At first glance, Columbus, Indiana, about an hour’s drive south of Indianapolis, represents the Midwest that Americans are nostalgic for. College sports headline the news, and soda jerks at Zaharakos pull ice cream floats the way they have since 1900. The diesel engine manufacturer Cummins plies its global trade while nearby farmers plan their next crop. Yet a trove of avant-garde architecture—seven National Historic Landmarks from the mid-20th century and many more buildings that exemplify design since then—suggests that the city, population 45,000, prefers to look forward. When it opens in August, the design initiative Exhibit Columbus—in its second year, comprising 15 installations throughout downtown—will underscore this pairing of heartland and modernism.
The city could use a spotlight. “My parents didn’t pay attention to it,” says project helmsman Richard McCoy, a native Hoosier who grew up in West Lafayette, a two-hour drive from Columbus. Even design aficionados haven’t necessarily seen the architecture firsthand. Dwayne Oyler, of Los Angeles architecture studio Oyler Wu Collaborative, says of his first visit (which Exhibit Columbus sponsored last year): “I’m from a small town in Kansas, and I’ve never been to a place where the commitment to the greater good seems so palpable.” The American Institute of Architects calls Columbus the most architecturally important small city in the U.S., but 20 times more people participated in tours run by the Chicago Architecture Foundation last year than strolled through the Columbus Area Visitors Center.
An ecumenical church launched Columbus’s long affair with contemporary expression. Located a few steps from the city’s commercial core and completed in 1942, First Christian Church notably pairs a crisp sanctuary hall with a 166-foot-tall campanile decorated only in gridded reliefs and a minimalist clock mounted left of center. For First Christian’s congregation, austerity meant nobody would feel alienated by the new building. Its approach had no precedent and secured the place of its designer, Eliel Saarinen (father of architect Eero Saarinen), in history.
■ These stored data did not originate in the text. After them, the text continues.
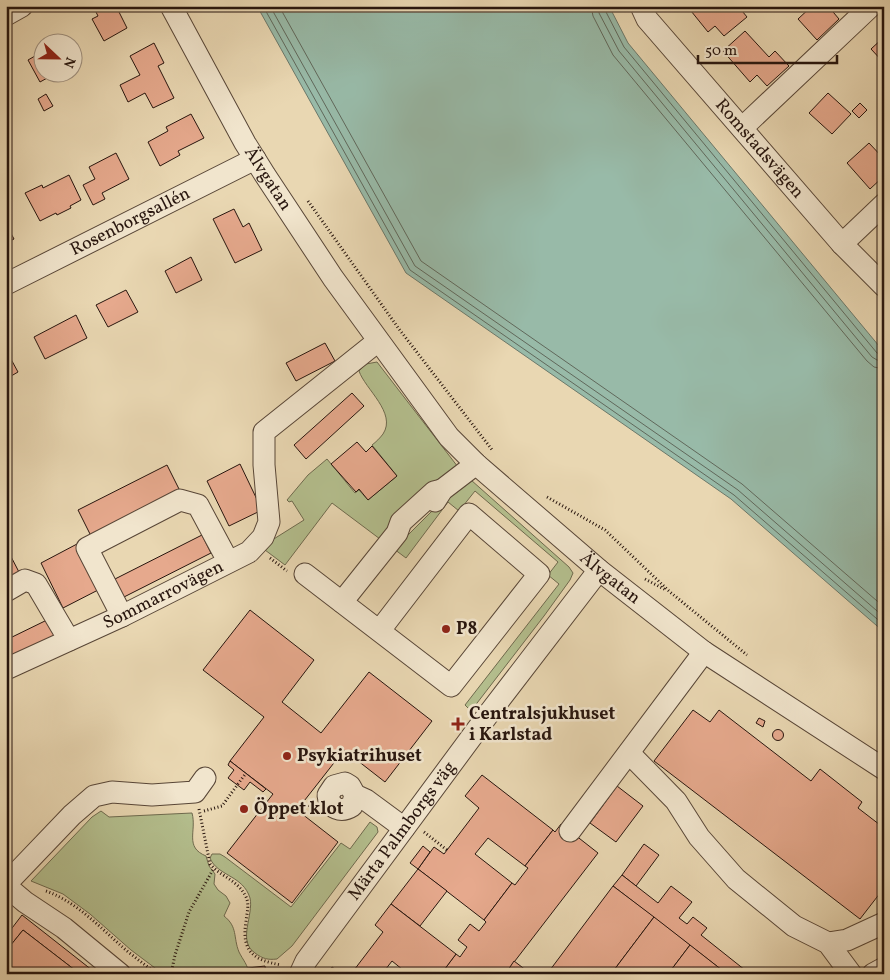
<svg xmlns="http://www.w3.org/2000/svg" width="890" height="980" viewBox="0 0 890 980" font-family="Vollkorn,serif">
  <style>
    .green { fill: #b4bf8e; stroke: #6e6a4e }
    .water { fill: #98baa8; stroke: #6b786a }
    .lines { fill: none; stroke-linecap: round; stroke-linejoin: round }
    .shore { stroke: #60685b; stroke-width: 1 }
    .building { fill: #e6a98d; stroke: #27150e }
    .minor-casing { stroke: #584637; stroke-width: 23 }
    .path { stroke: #27150e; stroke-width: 3; stroke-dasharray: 1 2.5; stroke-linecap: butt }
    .minor { stroke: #f1e5cd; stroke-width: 21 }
    .poi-dot { fill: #8f2418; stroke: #f1e5cd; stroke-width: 2 }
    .labels { text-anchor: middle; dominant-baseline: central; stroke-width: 5; stroke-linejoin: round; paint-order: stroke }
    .street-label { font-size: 18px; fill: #27150e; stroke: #f1e5cd }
    .poi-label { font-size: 18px; font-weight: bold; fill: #27150e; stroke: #f1e5cd; text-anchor: start }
  </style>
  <rect width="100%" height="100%" fill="#e9d7b2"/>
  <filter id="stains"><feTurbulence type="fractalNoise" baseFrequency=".004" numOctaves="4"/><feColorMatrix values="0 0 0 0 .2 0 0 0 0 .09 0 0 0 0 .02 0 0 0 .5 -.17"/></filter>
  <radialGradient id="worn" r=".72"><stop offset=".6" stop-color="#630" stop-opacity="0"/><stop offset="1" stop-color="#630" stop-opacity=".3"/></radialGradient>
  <g class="green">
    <path d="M377,362L458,467L380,539L332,503L285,565L261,547L304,520L292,501L289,502L287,500L308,475L327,459L355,493L359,490L368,500L397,476L372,445C376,442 380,438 383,434C397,413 365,389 359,371L366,364Z"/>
    <polygon points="471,480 569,567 573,573 570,580 544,616 474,707 469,709 465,705 559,584 548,575 558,562 475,491 459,511 448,502 406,558 394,549 431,512"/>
    <path d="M101,811L109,817L192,813C197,831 184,847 206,856L209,866L215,874L214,884L218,890L226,896L230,903L224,916C238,927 233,937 239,952C243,960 248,965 249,974H163L131,950L90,914L63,894L31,881L92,817Z"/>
    <path d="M370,822L377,827L378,832L292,946L277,959C268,960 263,959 255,953C237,941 254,915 250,898C243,875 217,876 210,858L212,854H220L225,857L291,907L341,843L350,849Z"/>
  </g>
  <polygon class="water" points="257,6 609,6 628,43 884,352 884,632 731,499 406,273"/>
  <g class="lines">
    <g class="shore">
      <polyline points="263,6 410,270 734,495 884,625"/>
      <polyline points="270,6 415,266 738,490 884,617"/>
      <polyline points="279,6 421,261 742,484 884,607"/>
      <polyline points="591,6 593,16 613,55 867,361 874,367 884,369"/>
      <polyline points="598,6 599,13 619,51 872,357 877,360 884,361"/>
      <polyline points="605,6 605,10 624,47 877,353 884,355"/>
    </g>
  </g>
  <g class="building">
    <polygon points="93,6 116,6 127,28 104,41 92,19 98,16"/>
    <polygon points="687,6 738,6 747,17 724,36 715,26 708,32"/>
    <polygon points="812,6 828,6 839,19 817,40 798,19"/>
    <polygon points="745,31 769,57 775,51 789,66 767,86 757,75 750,82 723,51"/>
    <polygon points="884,37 884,63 871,49"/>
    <polygon points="154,43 164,63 158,66 174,98 153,108 145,93 128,102 120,85 140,75 130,56"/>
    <polygon points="42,52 42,72 58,72 40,82 28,60"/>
    <polygon points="72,54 77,62 72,65"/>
    <polygon points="6,89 11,98 6,100"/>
    <polygon points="828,93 851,114 832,134 809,113"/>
    <polygon points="46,94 53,106 44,111 38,99"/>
    <polygon points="860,103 867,110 859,118 852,111"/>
    <polygon points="191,114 204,138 178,151 180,155 160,166 148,142 168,131 166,127"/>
    <polygon points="869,143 884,159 884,176 870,189 847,163"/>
    <polygon points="116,153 129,179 102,193 105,199 93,205 83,185 95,179 89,167"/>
    <polygon points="69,175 81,200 70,206 71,208 57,215 56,213 40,221 25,193 42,185 43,188"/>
    <polygon points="234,209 243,227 249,223 262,250 235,263 213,219"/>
    <polygon points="6,224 14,239 6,243"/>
    <polygon points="191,257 202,280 176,293 165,271"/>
    <polygon points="126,290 138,312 108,327 96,305"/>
    <polygon points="76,315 87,338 45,359 34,337"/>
    <polygon points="325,343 335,361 296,381 286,363"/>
    <polygon points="6,350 18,372 6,379"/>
    <polygon points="352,393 364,406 306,459 294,445"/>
    <polygon points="357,442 366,452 372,446 397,476 368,500 359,489 356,492 331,464"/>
    <polygon points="240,464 262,510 229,526 207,481"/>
    <polygon points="167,465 181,493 92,538 78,510"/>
    <polygon points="202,535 211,553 122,598 113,580"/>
    <polygon points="77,544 100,589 63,608 41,563"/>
    <polygon points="6,547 20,574 6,582"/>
    <polygon points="250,610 314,660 282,702 321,733 369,672 432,721 385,782 344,750 319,782 297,810 338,842 292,903 227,853 273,794 230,761 264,717 203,670"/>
    <polygon points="49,619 58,637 14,659 6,645 6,640"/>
    <polygon points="693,710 710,722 719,710 811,781 820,769 862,802 858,808 884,828 884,888 860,919 654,761"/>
    <polygon points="759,718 765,721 763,727 756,723"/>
    <circle cx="778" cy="735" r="5.5"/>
    <polygon points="230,761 266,789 263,792 250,782 244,790 228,778 234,770 228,765"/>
    <polygon points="482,775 553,830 525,866 488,838 475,854 512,883 484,920 418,869 434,847 444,854 479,808 465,796"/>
    <polygon points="617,786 643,806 616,842 590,823"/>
    <polygon points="561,824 598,853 508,970 512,974 441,974 456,954 460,957 467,947 458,940 470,924 479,931 486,922 484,920 512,883 515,885 528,868 525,866 553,830 555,832"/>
    <polygon points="644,844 659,855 636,886 622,875"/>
    <polygon points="423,846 430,852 418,869 410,863"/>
    <polygon points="418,869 447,891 420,926 391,904"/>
    <polygon points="622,875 658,903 671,886 692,902 679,918 687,924 693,917 707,928 701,935 750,974 727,974 613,886"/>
    <polygon points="613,886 654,917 611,974 547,974"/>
    <polygon points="391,904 456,954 441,974 408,974 392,961 382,974 351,974 383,932 375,925"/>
    <polygon points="22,915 97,974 80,974 23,930 6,951 6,936"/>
    <polygon points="654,917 690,945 668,974 611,974"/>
    <polygon points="23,930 80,974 6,974 6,951"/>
    <polygon points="690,945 727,974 668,974"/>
    <polygon points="514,961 531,974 512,974 508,970"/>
    <polygon points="265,966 266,974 249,974 248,968"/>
    <polygon points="332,967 342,974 327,974"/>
  </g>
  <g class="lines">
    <defs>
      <g id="minor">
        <path id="s1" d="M171,6L245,143L265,175L333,278L449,437L476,464L599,570L704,652L884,769"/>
        <path id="s2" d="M641,6L647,19L842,244L884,286"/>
        <polyline points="6,15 22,6"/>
        <polyline points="742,128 871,6"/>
        <polyline points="842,244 884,204"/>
        <path id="s3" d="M6,284L255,159"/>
        <polyline points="435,501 442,490 476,464"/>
        <polyline points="305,574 451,686 539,574 469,514 380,630"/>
        <polyline points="6,591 25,580 36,584 69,640"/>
        <polyline points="342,602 397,533 401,522 434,492 442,490"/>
        <polyline points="122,616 87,548 180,500 198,505 228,561"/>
        <path id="s4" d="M6,669L122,616L249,552L263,537L269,522L264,465V432L378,341"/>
        <polyline points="629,753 676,801 699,837 736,879 794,926 828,943 851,974"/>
        <path d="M355,795L352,806C341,813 330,809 328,795L334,786L345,783L350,786L355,795L366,800L404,828"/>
        <polyline points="570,831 704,652"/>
        <polyline points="6,884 72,815 94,796 112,792 152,795 195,792 205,778"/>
        <polyline points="6,886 25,902 64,928 120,974"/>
        <polyline points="828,943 847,940 884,923"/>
        <path id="s5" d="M300,974L306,961L490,712L599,570"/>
        <polyline points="873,974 884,968"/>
      </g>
    </defs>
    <use href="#minor" class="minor-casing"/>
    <g class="path">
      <polyline points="308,201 399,329 493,451"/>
      <polyline points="547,497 605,530 670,592 747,655"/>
      <polyline points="270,558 287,571"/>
      <polyline points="645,579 666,590"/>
      <polyline points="302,804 307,807 310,803"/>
      <path d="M199,809L210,864C220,876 237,880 245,895C250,903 247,912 246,921C241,952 254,960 281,965"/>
      <polyline points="204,811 222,806 246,773"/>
      <polyline points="424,832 447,850"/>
      <path d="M46,891C74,901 96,923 118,943C130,954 144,964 157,974"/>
      <polyline points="171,974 175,955 189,912 214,868"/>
    </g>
    <use href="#minor" class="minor"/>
  </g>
  <g class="poi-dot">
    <circle cx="446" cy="629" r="5"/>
    <path d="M455.5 716.5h5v5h5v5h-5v5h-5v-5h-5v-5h5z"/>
    <circle cx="287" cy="756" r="5"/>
    <circle cx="244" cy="809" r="5"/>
  </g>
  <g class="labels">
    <g class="street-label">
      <text stroke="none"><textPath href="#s2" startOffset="186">Romstadsvägen</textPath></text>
      <text stroke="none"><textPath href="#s1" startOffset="198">Älvgatan</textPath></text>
      <text stroke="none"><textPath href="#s3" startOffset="139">Rosenborgsallén</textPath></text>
      <text stroke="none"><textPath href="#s1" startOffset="728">Älvgatan</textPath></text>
      <text stroke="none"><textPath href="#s4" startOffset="174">Sommarrovägen</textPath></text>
      <text stroke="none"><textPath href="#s5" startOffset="176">Märta Palmborgs väg</textPath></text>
    </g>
    <g class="poi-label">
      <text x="456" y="629">P8</text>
      <text x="469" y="714">Centralsjukhuset<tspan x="469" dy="21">i Karlstad</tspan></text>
      <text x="297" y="756">Psykiatrihuset</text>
      <text x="254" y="809">Öppet klot</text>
    </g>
  </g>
  <rect width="890" height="980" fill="none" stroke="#e9d7b2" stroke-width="25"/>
  <rect x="8" y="8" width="875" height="965" fill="none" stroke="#27150e" stroke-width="2.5"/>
  <rect x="12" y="12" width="865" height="955" fill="none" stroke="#27150e"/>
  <g transform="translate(58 58) rotate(112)"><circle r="24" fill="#f1e5cd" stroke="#a09281"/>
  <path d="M0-4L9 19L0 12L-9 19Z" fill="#8f2418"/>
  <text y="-8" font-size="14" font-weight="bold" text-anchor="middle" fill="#27150e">N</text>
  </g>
  <path d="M698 55v8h139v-8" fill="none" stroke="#27150e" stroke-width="2.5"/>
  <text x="705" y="55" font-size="15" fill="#27150e" stroke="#f1e5cd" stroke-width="4" paint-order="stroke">50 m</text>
  <rect width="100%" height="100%" filter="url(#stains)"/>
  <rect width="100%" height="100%" fill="url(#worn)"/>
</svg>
The city later spawned other career-making buildings. In 1957 Harry Weese linked a series of house-like shapes to form Lillian C. Schmitt Elementary School; nine years later, he would follow a similar playbook, abstracting the civic monuments of Washington, D.C., in his designs for the city’s Metro stations. Master of postmodernism Robert Venturi gave early form to that movement with Fire Station 4, alternating red and white bricks to make the building appear more graphic than spatial. It was his fourth project.
Even the most cutting-edge buildings were conceived with an eye to visual cohesion and community benefit. Which is what makes Columbus more astounding than any one architectural feat. “I don’t think Columbus is a laboratory,” says MoMA curator Sean Anderson. “It’s a conversation between buildings.” In 2016 filmmaker Kogonada, who shot his indie feature, Columbus (a darling of this year’s Sundance Film Festival), on location here, equated the city with the “promise and fulfillment” of modernism. Less recently, Lady Bird Johnson dubbed Columbus the “Athens of the prairie.”
And J. Irwin Miller was its Aristotle. He took over Cummins from his greatuncle in 1947 and was the company’s chairman until 1977. For decades after his family donated the land and commissioned the design for First Christian, he championed architectural excellence. Cummins treated every new headquarters facility as an important commission, and through its foundation offered to pay the design fees for public buildings if those clients selected architects from a vetted shortlist. Behold, Athens.
Since Columbus’s postwar boom, construction has been no less unpretentious, transparent, democratic—in a word, modernist. But its pace has slowed. Mayor Jim Lienhoop also notes that many of his constituents have “become accustomed to the buildings,” just as any native New Yorker might shrug at the Guggenheim. And while Cummins is as strong as ever, Miller’s death in 2004 and the shuttering of the family’s bank in 2009 led some locals to wonder, McCoy says, if their responsibility was to preserve an erstwhile golden age.
Exhibit Columbus proposes that supporting radical new architecture best honors the past. Its centerpiece was a competition for five temporary installations built at modernist icons on Fifth Street, from First Christian and the I. M. Pei–designed library facing it to a riverside park near Cummins headquarters. Winners range from young Turks like Oyler Wu, which has conceived an intricate pavilion, to academic favorite Plan B Architecture & Urbanism of New Haven, Connecticut, which will insert an “urban forest” of mirrored columns and conversation spots inside Cummins HQ’s street-front pergola. New York’s Aranda\ Lasch—which recently built a Deco-inspired retail building in Miami housing tenants such as Tom Ford—is depositing limestone on the banks of a lake as a type of usable land art.
“Each project casts the famed architecture in a new light and asks viewers to see themselves in the city differently,” says Anderson, who served on the competition jury. It all could prove that reports of the Rust Belt’s demise are greatly exaggerated. “There’s a can-do spirit here,” Lienhoop says, “and a lot of it has to do with the architecture.”